Thoughts on the Ancient Defences of Athenry Town - Charles Taylor


Some fine remains of the ramparts which formed the outer banks of the water-filled  moat which once surrounded the town Athenry from the earliest times still exist. A fine example can be seen along that  portion of the wall adjoining Brady's field (traditionally known as 'the rampart') on the north-western side of town. Even today, this dried up section of the  moat is up to nine or ten feet deep in places.

Equally interesting and visible from the  road is the section running from the front of Eamon Madden's forge, along the town wall to the tower in front of the old pump house and between the Mid-Western Farmers Co-op and the town wall, down as far as the river.  This marks, more or less, the original course of the  river from the foundation of the town in 1241, and not straight through the town as we see it today (even though a lesser stream may have done so).  Instead it followed a line from the dam at the castle, down to what was the 'Britton Gate' (in front of Madden's forge), one of the ancient gates into the town. At this point a hump- backed medieval bridge existed until the 1950s when it was flattened. Some of the stones from this bridge form the wall on the opposite side of the road to the forge and the river followed the course of the moat as described already.
There are a number of interesting features attached to this section of the moat. Somewhere around the 1860s Robert Erwin, the then owner of the mill, situated at the dam opposite the castle undertook to cut a wide and deep diversion of the river straight through Abbey Row and the Spa (as we call it today) in order to increase the head of the dam and thereby increase the productivity of the mill. This unnatural breach of the town wall to allow this diversion is still plainly visible at the point between Leonards Lawn and Monaghan's field. As a result of this diversion the riverbed between the mill and the bridge at Madden's forge dried up.

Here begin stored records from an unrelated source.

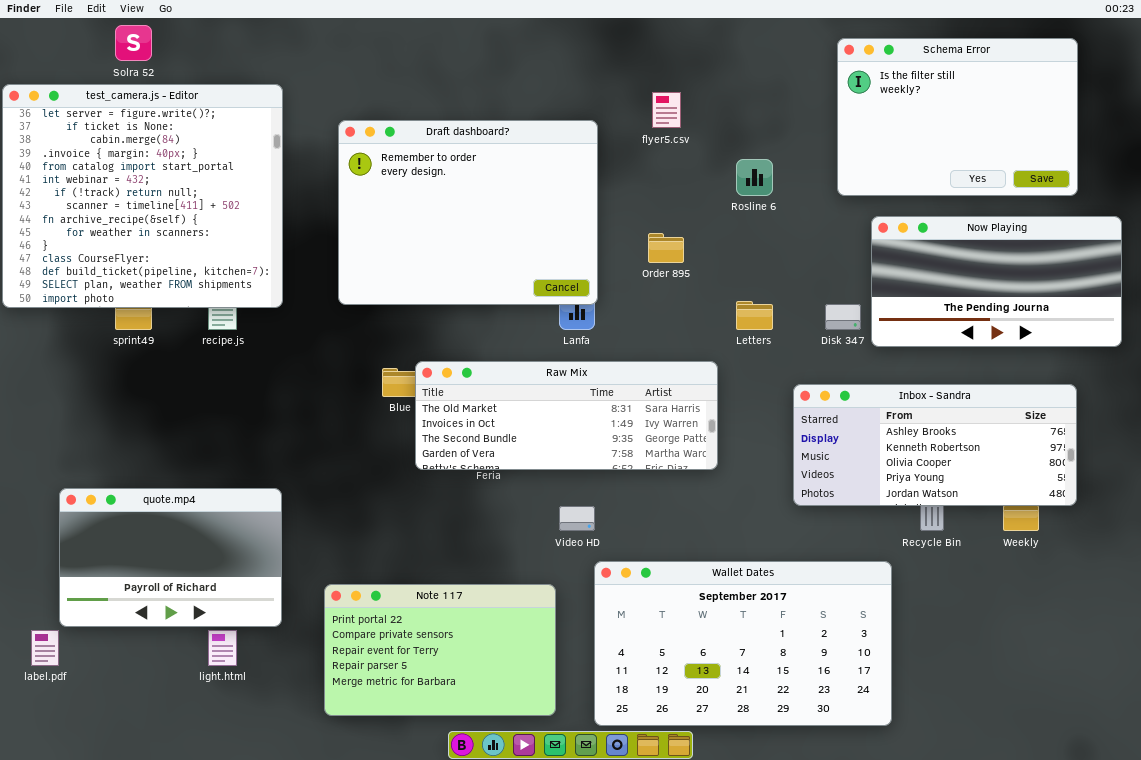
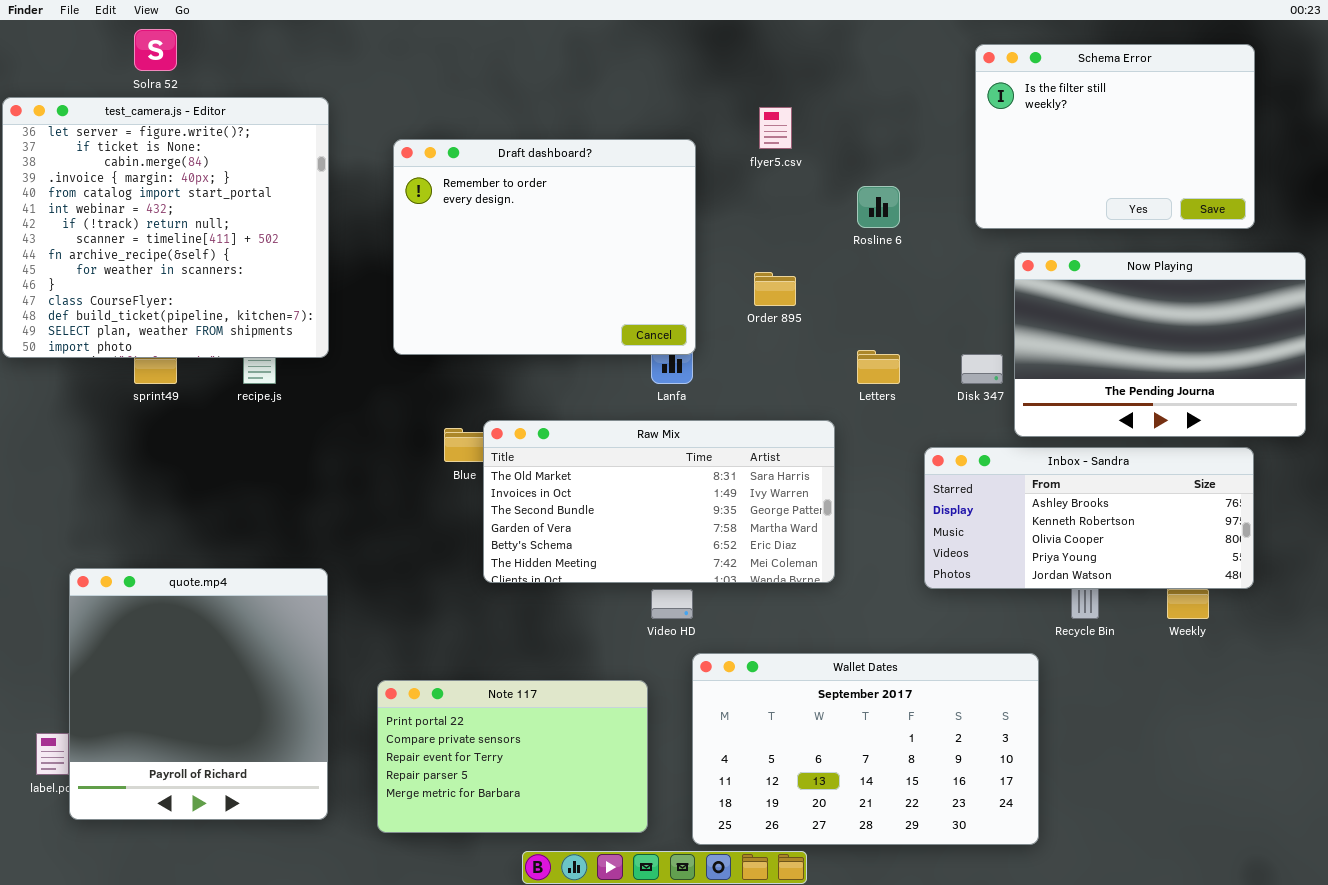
Now Playing: [871,216,1122,347] -> [1014,252,1306,437], resized
Raw Mix: [415,361,718,470] -> [483,420,835,583], resized
quote.mp4: [59,488,282,627] -> [69,568,328,820], resized

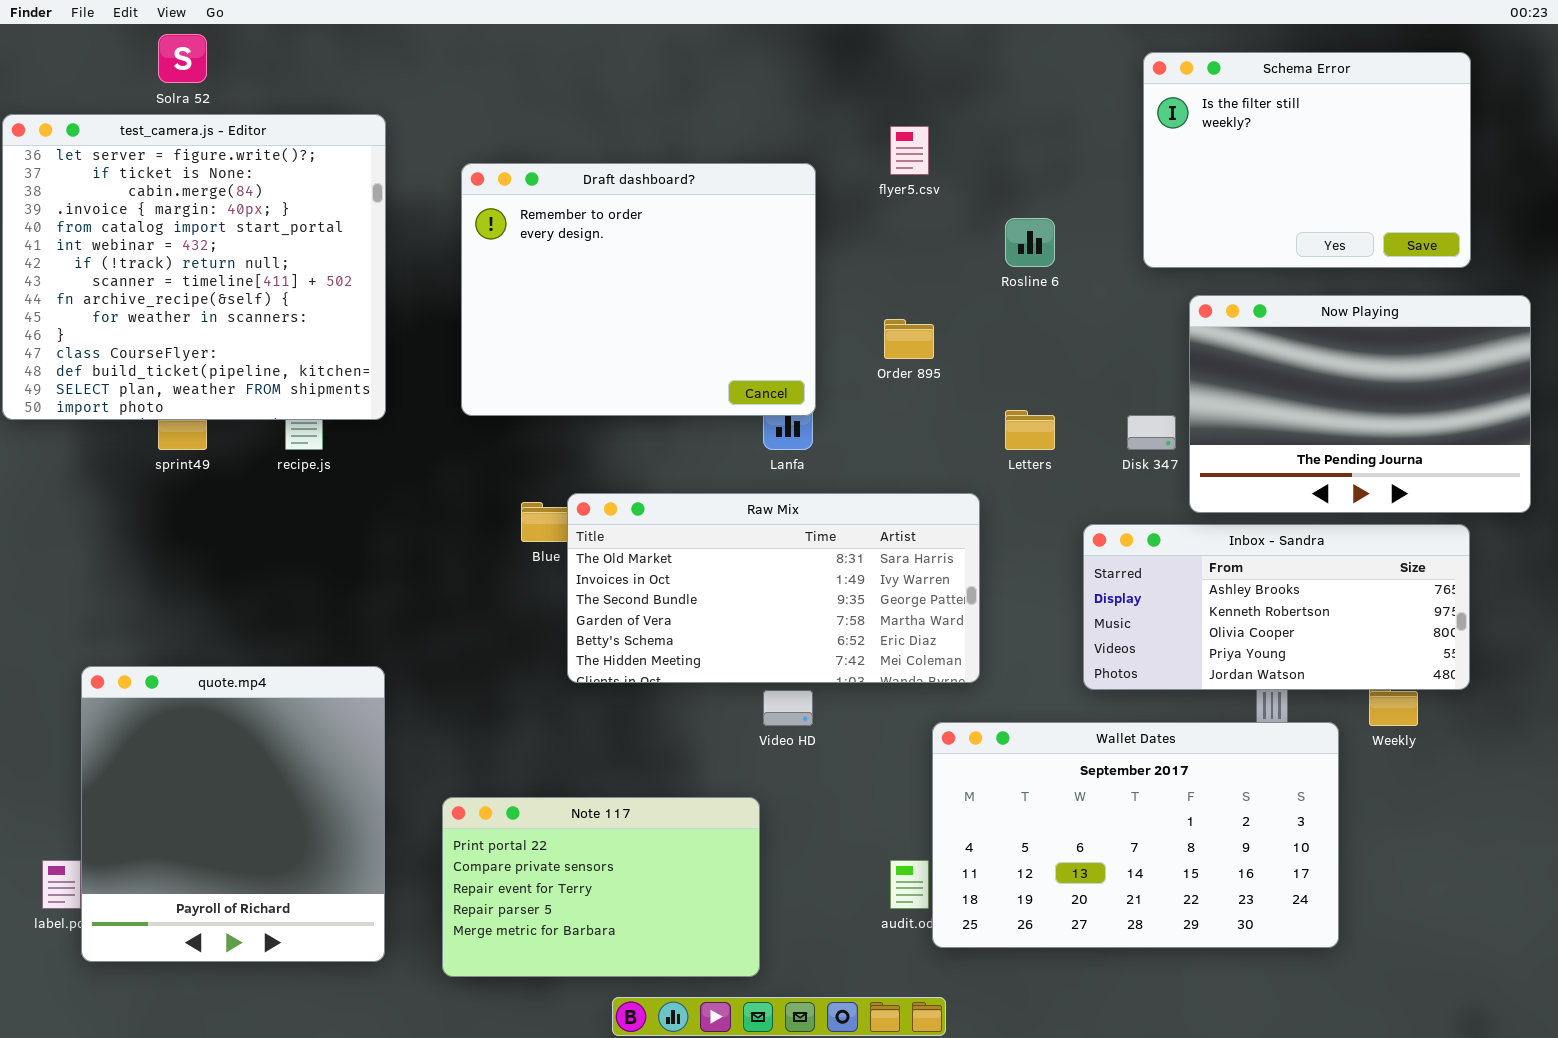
Wallet Dates: [692,653,1039,845] -> [932,722,1339,948], moved

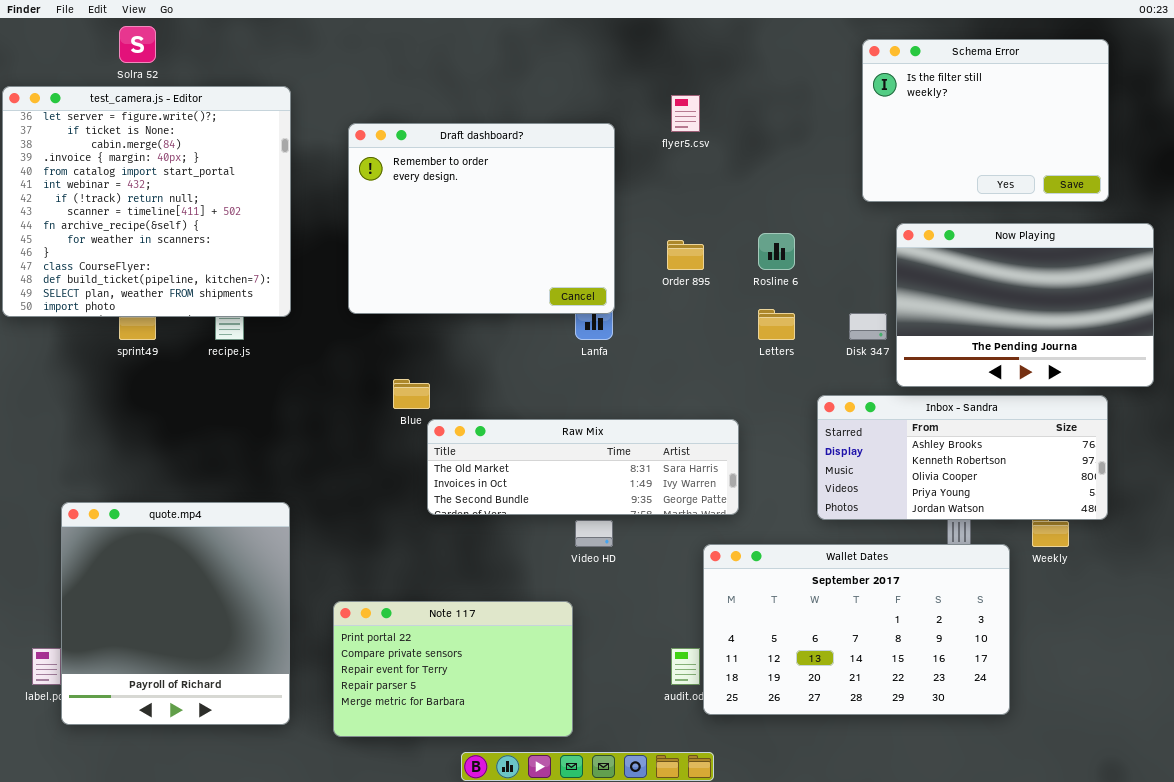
Rosline 6: [1005,218,1055,267] -> [758,233,795,270], moved
Raw Mix: [567,493,980,683] -> [427,419,739,515], resized

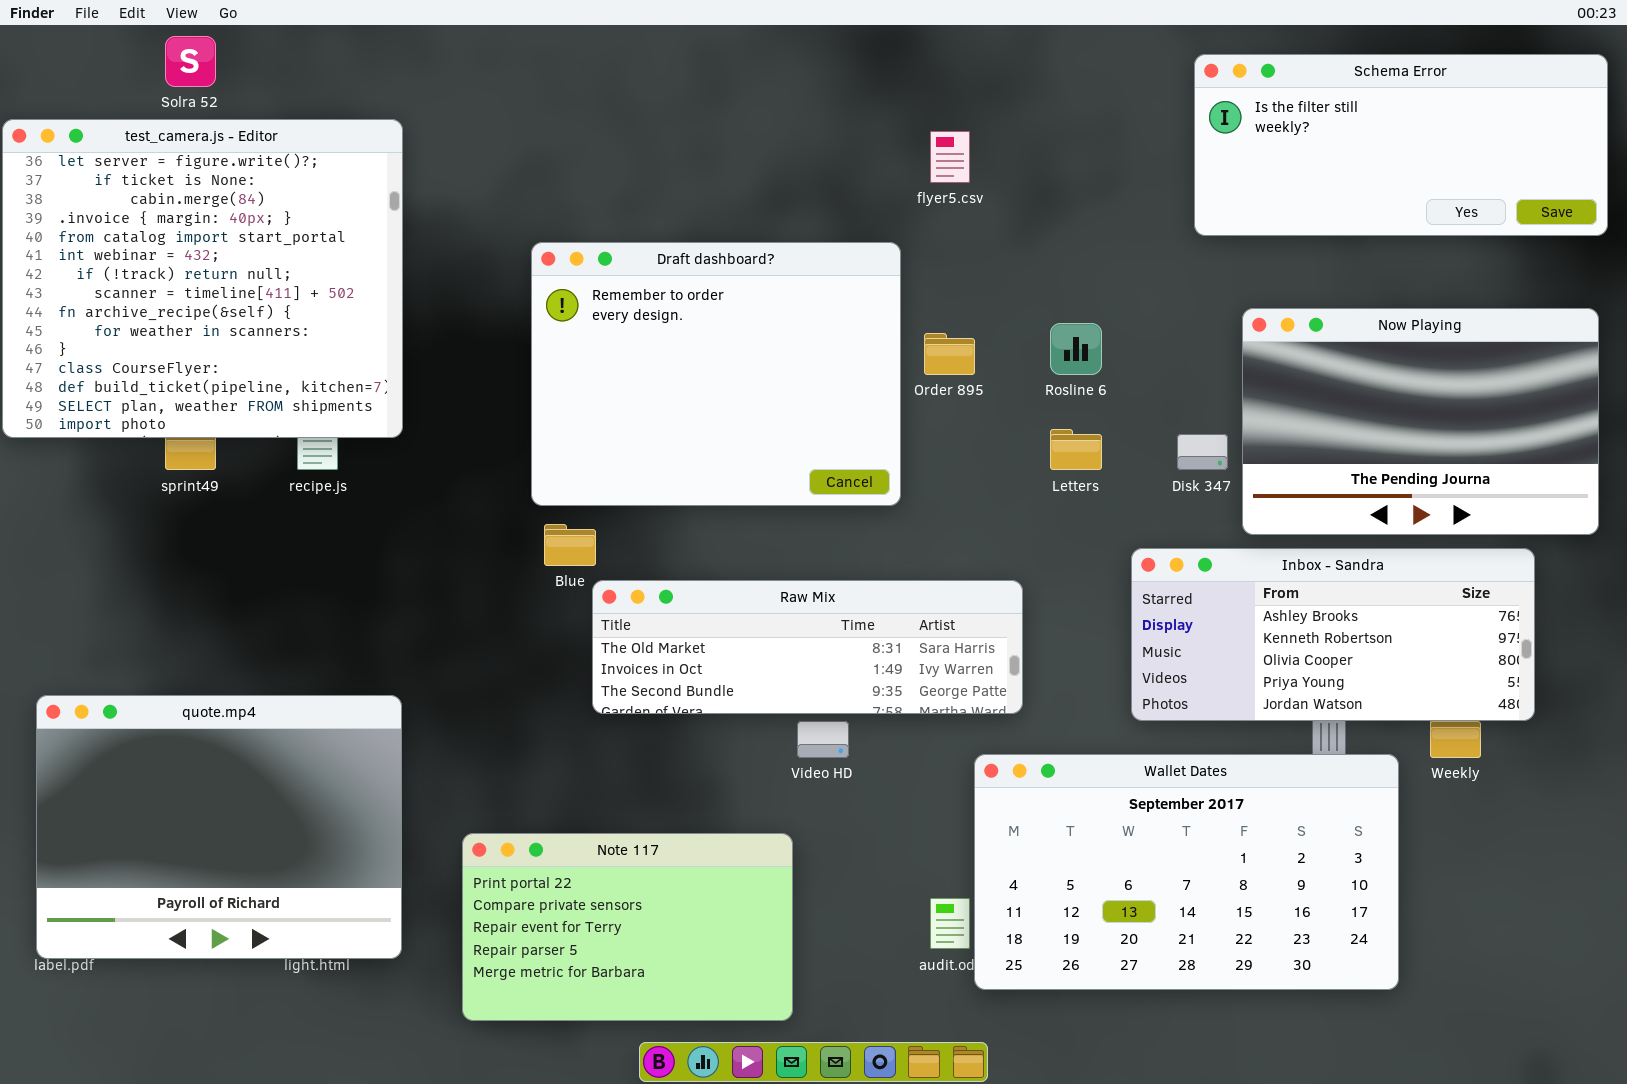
Schema Error: [862,39,1109,202] -> [1194,54,1608,236], resized
Draft dashboard?: [348,123,615,314] -> [531,242,901,506], moved
quote.mp4: [61,502,290,725] -> [36,695,402,959], resized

This patch of riverbed was a no mans land and in post famine poverty families began to squat there. Subsequently a small number of stone cabins were built there and it became known as “River Lane”; it was inhabited up until the late 1930s. The stony bed of the river and a few of the houses were visible until the recent landscaping of the park. Slight traces of the rampart of this section can still be seen in Madden’s field from the river upwards.

Just below where the river cuts through the town wall and before the humpbacked bridge below the pound on the west side of the river is the site of the old mill.  My father told me that originally the corn mill was outside the town walls.  Due to a long seige the town ran out of ground corn.  After this a mill was constructed inside the town walls.  It is possible that the mill near the 'pound bridge' was the original and the inclusion of a mill at the castle probably brought about an earlier deepening and cutting of the river through the town.

The importance of the River Clarin in the selection of the site for the town of  Athenry cannot be underestimated. Having built the walls and dug out the moat filling it with water would have been a relatively simple task: a dam at the castle, splitting the river and causing it to flow around, either side of the town and rejoining just below the town above the old mill at the 'pound' end of town just below Prospect, would have been the obvious course. The moat could be flooded at will so that in 'peace time' the water would be let run straight through to facilitate milling and other attributes. In the days when combat was largely hand to hand, it is easy to imagine how formidable a defence was afforded by the ten-foot deep, twenty-foot wide moat filled with muddy water in conjunction with well fortified high stone walls. The defender had all the advantages. The stretches of the moat remaining are just as important a medieval features as the walls themselves, though, less obvious at first sight and therefore warrant equal protection against destruction.  It is sad to note that attempts are being made to fill in certain sections. Perhaps, at some time in the future, the Board of Works might consider reconstituting even one stretch of the moat before it vanishes completely.